Mercedes team principal Ross Brawn admitted it was his decision to do the three-day test for Pirelli which his team are under investigation for by the FIA.
During a tense press conference at the Circuit Gilles Villeneuve Brawn brushed off questions over his future at the team should Mercedes be found to have infringed the rules with their test following the Spanish Grand Prix.
“I think there’s been some rumours before and nothing’s happened,” said Brawn. “As I say let’s wait and see what the Tribunal finds and we’ll go from there.”
“It was my decision to do the test so that’s a fact.”
Pirelli motorsport director Paul Hembery was absent from the press conference having taken legal advice. That left Brawn to field the majority of questions over the disputed test.
He refused to answer several questions about the test, including whether he had an email from FIA race director Charlie Whiting confirming Mercedes had permission to do the test, or whether he informed Mercedes’ Niki Lauda and Toto Wolff before the test took place.
“It’s a little difficult for me because we’ve got this process going on where it’s in the hands of the Tribunal,” said Brawn.
“We trust that process. It’s a new process the FIA have introduced, an independent process, and it’s the first time it’s been tested but I think it has a good structure and so we trust in the Tribunal.”

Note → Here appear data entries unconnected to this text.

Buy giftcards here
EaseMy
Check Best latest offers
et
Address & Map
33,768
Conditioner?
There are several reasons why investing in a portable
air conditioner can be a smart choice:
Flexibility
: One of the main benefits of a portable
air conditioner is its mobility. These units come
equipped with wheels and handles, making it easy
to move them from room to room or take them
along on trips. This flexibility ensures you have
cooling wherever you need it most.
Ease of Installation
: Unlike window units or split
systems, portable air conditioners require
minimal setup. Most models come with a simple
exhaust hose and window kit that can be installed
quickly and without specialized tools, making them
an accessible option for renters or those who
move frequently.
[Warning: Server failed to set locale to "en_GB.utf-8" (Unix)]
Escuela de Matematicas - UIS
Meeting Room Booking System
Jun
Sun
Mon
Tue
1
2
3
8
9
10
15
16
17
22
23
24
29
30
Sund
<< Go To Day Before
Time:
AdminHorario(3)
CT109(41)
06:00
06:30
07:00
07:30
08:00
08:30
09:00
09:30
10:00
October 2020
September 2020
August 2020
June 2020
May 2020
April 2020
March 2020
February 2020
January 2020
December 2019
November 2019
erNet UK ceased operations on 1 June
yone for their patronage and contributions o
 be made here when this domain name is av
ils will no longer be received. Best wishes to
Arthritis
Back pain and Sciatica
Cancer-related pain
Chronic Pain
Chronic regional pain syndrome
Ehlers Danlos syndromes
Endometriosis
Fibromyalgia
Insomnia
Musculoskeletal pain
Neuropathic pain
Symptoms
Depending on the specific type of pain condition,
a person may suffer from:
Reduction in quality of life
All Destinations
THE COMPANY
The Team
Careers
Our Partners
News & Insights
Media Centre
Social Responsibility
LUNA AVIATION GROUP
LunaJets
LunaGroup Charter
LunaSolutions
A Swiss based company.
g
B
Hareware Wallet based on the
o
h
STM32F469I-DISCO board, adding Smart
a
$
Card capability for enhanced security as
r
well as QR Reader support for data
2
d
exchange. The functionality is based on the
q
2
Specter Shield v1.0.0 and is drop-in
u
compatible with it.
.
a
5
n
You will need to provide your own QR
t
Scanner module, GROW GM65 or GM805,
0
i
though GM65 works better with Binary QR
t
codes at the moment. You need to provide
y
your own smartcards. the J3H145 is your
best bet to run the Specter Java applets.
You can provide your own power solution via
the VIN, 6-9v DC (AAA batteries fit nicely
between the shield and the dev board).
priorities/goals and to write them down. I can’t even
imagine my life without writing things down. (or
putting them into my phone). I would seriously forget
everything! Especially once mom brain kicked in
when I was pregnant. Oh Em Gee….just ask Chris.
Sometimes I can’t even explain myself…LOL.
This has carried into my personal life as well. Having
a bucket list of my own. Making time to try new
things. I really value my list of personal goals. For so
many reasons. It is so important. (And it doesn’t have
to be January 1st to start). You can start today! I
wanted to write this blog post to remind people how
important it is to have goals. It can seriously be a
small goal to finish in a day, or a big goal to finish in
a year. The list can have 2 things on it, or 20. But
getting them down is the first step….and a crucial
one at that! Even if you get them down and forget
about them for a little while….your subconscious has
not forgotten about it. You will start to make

However Brawn insisted Mercedes believed they were within their rights to do the 1,000km run at the Circuit de Catalunya:
“I think we wouldn’t have done the Pirelli test unless we believed we could do the Pirelli test. I think when we get to the Tribunal you’ll have your answers.”
Red Bull team principal Christian Horner insisted there was no way Mercedes could have failed to gain an advantage from the test:
“When you run a current car of course, the way that Formula One is, the amount of technology, the amount of data analysis there is, you’re always learning. Whether it be reliability, whether it be endureance, whether it be performance. So of course even if you’re testing a component for another supplier, you’re learning.”
“And I think Formula One has moved an awfully long way over the last few years to ensure fairness and equality towards all of the entrants and I think that if a team does carry out a thousand kilometres of additional testing with a current car, you’re going to learn something.”
Horner stated that the fact Mercedes were conducting the test for Pirelli should have been made public: “I think the lack of transparency is disappointing. That you have to learn these things second hand. I think it’s important that there is transparency.”
“Of course if a supplier has issues then it has to obviously deal with them but when all entrants are supposedly equal I think it’s only right and proper that that information is made transparently clear.”